Description of the task
Your answer must be an exact transcription of every record below, with the pictures omitted.

[Stored data entries]
··········
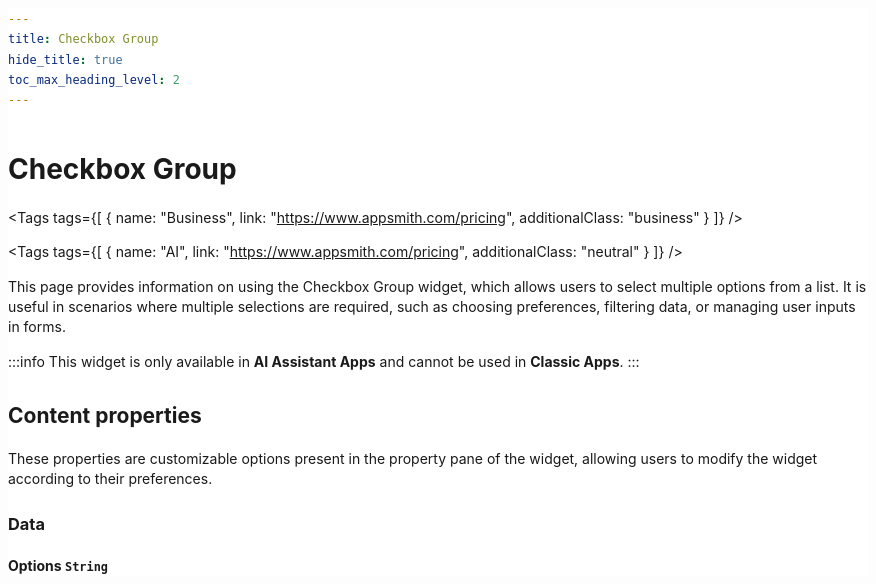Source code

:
 ```yaml
---
title: Checkbox Group
hide_title: true
toc_max_heading_level: 2
---
```



<div className="tag-wrapper">
 <h1>Checkbox Group</h1>

<Tags
tags={[
{ name: "Business", link: "https://www.appsmith.com/pricing", additionalClass: "business" }
]}
/>

<Tags
tags={[
{ name: "AI", link: "https://www.appsmith.com/pricing", additionalClass: "neutral" }
]}
/>

</div>




This page provides information on using the Checkbox Group widget, which allows users to select multiple options from a list. It is useful in scenarios where multiple selections are required, such as choosing preferences, filtering data, or managing user inputs in forms.

:::info
This widget is only available in **AI Assistant Apps** and cannot be used in **Classic Apps**.
::: 

 <ZoomImage
    src="/img/checkbox-group-widget.png" 
    alt=""
    caption=""
  /> 



## Content properties


These properties are customizable options present in the property pane of the widget, allowing users to modify the widget according to their preferences.


### Data


#### Options `String`


<dd>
··········
Completed task
Source code

:
 ```yaml
---
title: Checkbox Group
hide_title: true
toc_max_heading_level: 2
---
```



<div className="tag-wrapper">
 <h1>Checkbox Group</h1>

<Tags
tags={[
{ name: "Business", link: "https://www.appsmith.com/pricing", additionalClass: "business" }
]}
/>

<Tags
tags={[
{ name: "AI", link: "https://www.appsmith.com/pricing", additionalClass: "neutral" }
]}
/>

</div>




This page provides information on using the Checkbox Group widget, which allows users to select multiple options from a list. It is useful in scenarios where multiple selections are required, such as choosing preferences, filtering data, or managing user inputs in forms.

:::info
This widget is only available in **AI Assistant Apps** and cannot be used in **Classic Apps**.
::: 

 <ZoomImage
    src="/img/checkbox-group-widget.png" 
    alt=""
    caption=""
  /> 



## Content properties


These properties are customizable options present in the property pane of the widget, allowing users to modify the widget according to their preferences.


### Data


#### Options `String`


<dd>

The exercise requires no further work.